A Florida woman has learned that being a TSA agent isn’t all just fun, games and genital grabbing — it can actually be quite costly. For demonstrating on an agent just how invasive those pat downs are, Carol Jean Price has been convicted of battery.

Price, 59, was charged earlier this year after she used a hand-on approach to show a Transportation Security Administration supervisor just how intrusive the screening she had just received was. Now a jury has convicted her of battery and she is being forced to pay $500 and has received six months of probation.

According to Price, she was stopped while attempting to fly to Cleveland, Ohio on April 20 to attend her brother’s funeral when she was forced to undergo a bit too rigorous of a screening.

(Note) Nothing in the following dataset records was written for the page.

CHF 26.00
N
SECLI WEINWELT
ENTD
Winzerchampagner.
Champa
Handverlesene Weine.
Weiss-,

Price says of all people, she should know — she used to work for the TSA.

“(The screener) dug into my bra strap coming down,” Price told the jury. “She also swiped the palm of her hand down the front of my breast.”

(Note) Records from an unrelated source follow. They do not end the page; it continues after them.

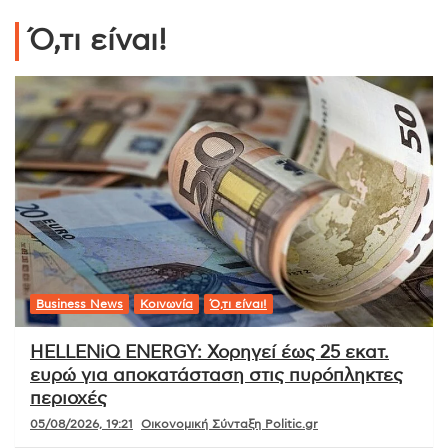
Ό,τι είναι!
Business News
Κοινωνία
Ό,τι είναι!
HELLENiQ ENERGY: Χορηγεί έως 25 εκατ.
ευρώ για αποκατάσταση στις πυρόπληκτες
περιοχές
05/08/2026, 19:21
Οικονομική Σύνταξη Politic.gr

“She just took the palm of her hand and went up my leg — front, back, right leg, left leg — and touched my genitals,” she added. Price also claimed that the agent “went up into my buttocks.”

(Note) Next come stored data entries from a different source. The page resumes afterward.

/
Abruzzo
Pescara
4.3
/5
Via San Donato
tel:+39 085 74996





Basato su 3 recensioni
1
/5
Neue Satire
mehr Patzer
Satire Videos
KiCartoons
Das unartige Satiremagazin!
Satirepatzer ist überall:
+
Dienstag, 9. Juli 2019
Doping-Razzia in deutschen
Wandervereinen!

When TSA supervisor Kristin Arnberg approached an outraged Price after the initial screening, the would-be passenger decided to show her just how exactly evasive the whole procedure was. Almost.

“I got up her leg, close to her genitals, but did not even get near enough to touch them,” Price told the court.

The supervisor equated the experience to the court as both painful and embarrassing. Now following this week’s return of a guilty verdict, though, the TSA is applauding the court system for finding Price at fault.

“We are thankful that the state attorney’s office recognized the severity of the violation,” TSA spokeswoman Sari Koshetz tells the media on Thursday, “and took the appropriate action in pursuing this conviction. This decision should send a strong message that violence against our officers will not be tolerated.”

Price’s attorney, John Mills, tells News-Press that both he and his client are disappointed about the guilty verdict but says, “The jury rejected it and we have to accept that.”

“She felt strongly about her defense,” he says of his client.